Bien es cierto que en las actuales disposiciones sobre el uso de la dalmática, ésta queda reservada a los diáconos, y no se hace alusión a la tunicela subdiaconal, prenda que con el tiempo se hizo idéntica a la dalmática en las formas que no en el uso. El privilegio antiquísimo de algunas Iglesias particulares concedido por la Santa Sede, del uso por parte de los acólitos, equivalentes al ministerio subdiaconal, de esta prenda propia de este ministerio abolido, es ampliamente conocido, tanto en España como en Inglaterra.
Fe de este privilegio, dan las dalmáticas de tamaño reducido que existen diseminadas por el ámbito nacional, Sevilla, Toledo, Ciudad Real, etc.





De las prohibiciones de las tradiciones nos habla el canon 28 del Derecho Canónico:Firmo praescripto can. 5, consuetudo, sive contra sive praeter legem per contrariam consuetudinem aut legem revocatur; sed, nisi expressam de iis mentionem faciat, lex non revocat consuetudines centenarias aut immemorabiles, nec lex universalis consuetudines particulares”("Quedando a salvo lo prescrito en el canon 5, la costumbre, tanto contra la ley como extralegal, se revoca por costumbre o ley contrarias; pero, a no ser que las cite expresamente, la ley no revoca las costumbres centenarias o inmemoriales, ni la ley universal revoca las costumbres particulares").

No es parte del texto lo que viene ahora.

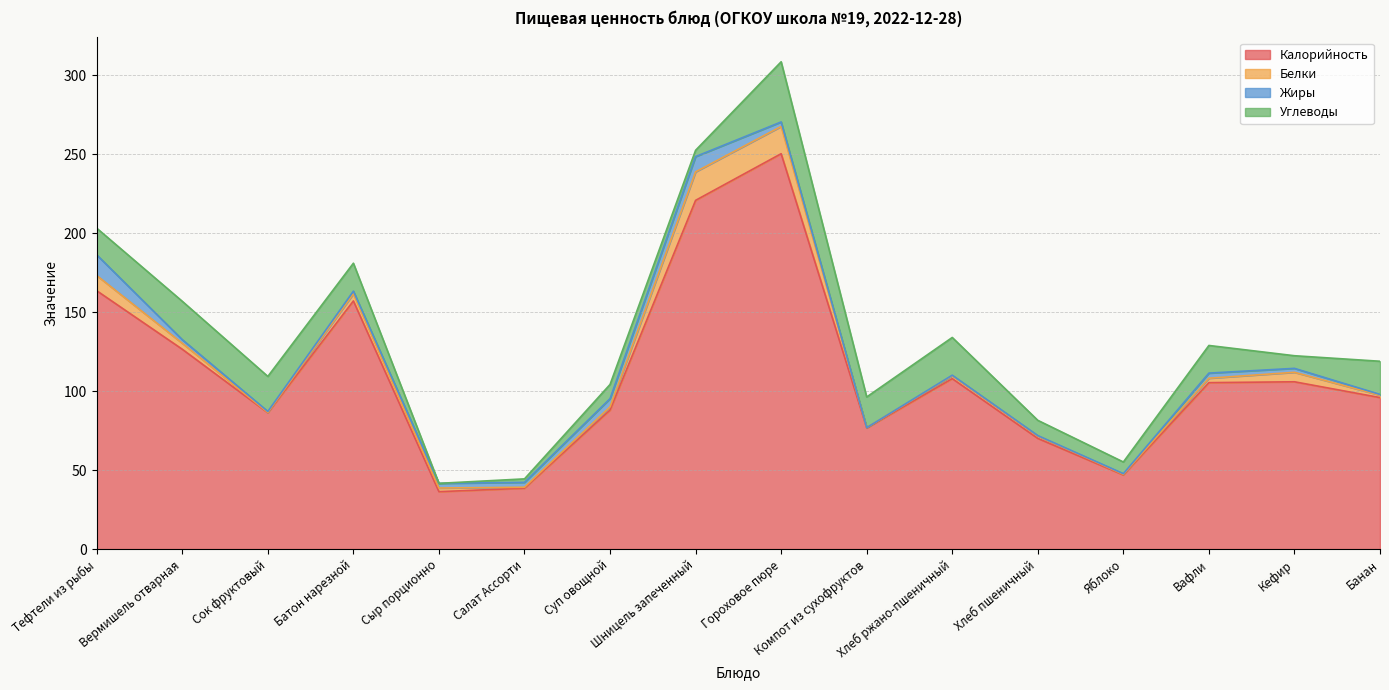

At which category is the sum across all series the highest?

Гороховое пюре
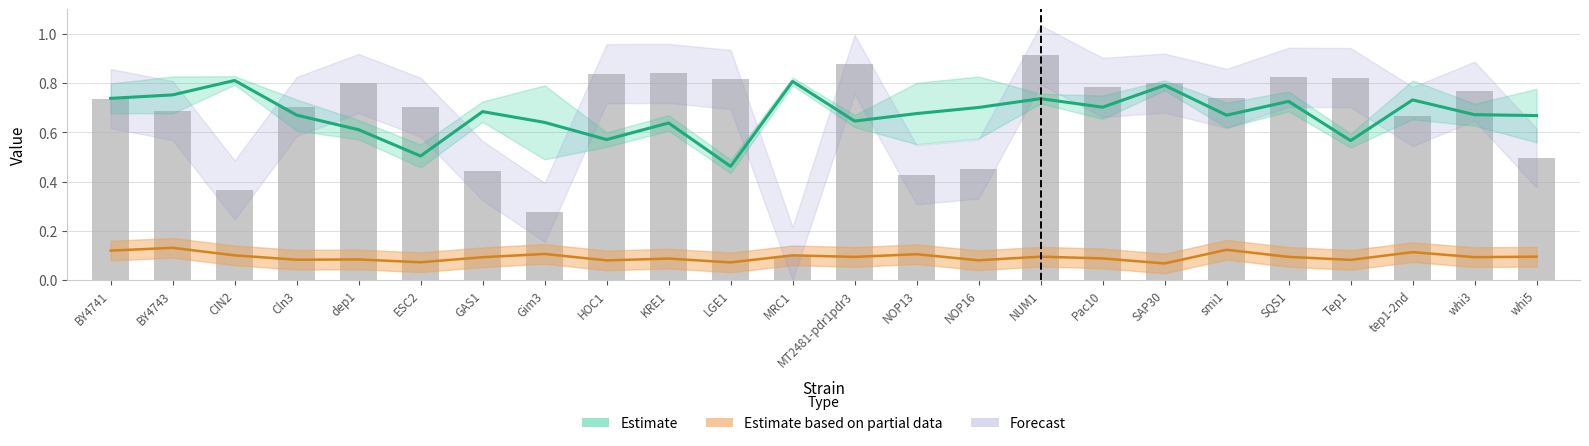

What value does the data have at smi1?

0.7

Nuestro Obispo-Prior, Mons. Antonio Algora, publicó una carta recientemente prohibiendo el uso de la dalmática por parte de los acólitos, citando el Ceremonial de los Obispos y el Ordenamiento General del Misal Romano. Me sorprende que amoneste a los fieles, y no lo haga por otro lado a su clero, ya que el uso de la dalmática por los diáconos es muy limitado, y el de otros ornamentos prescritos y obligatorios.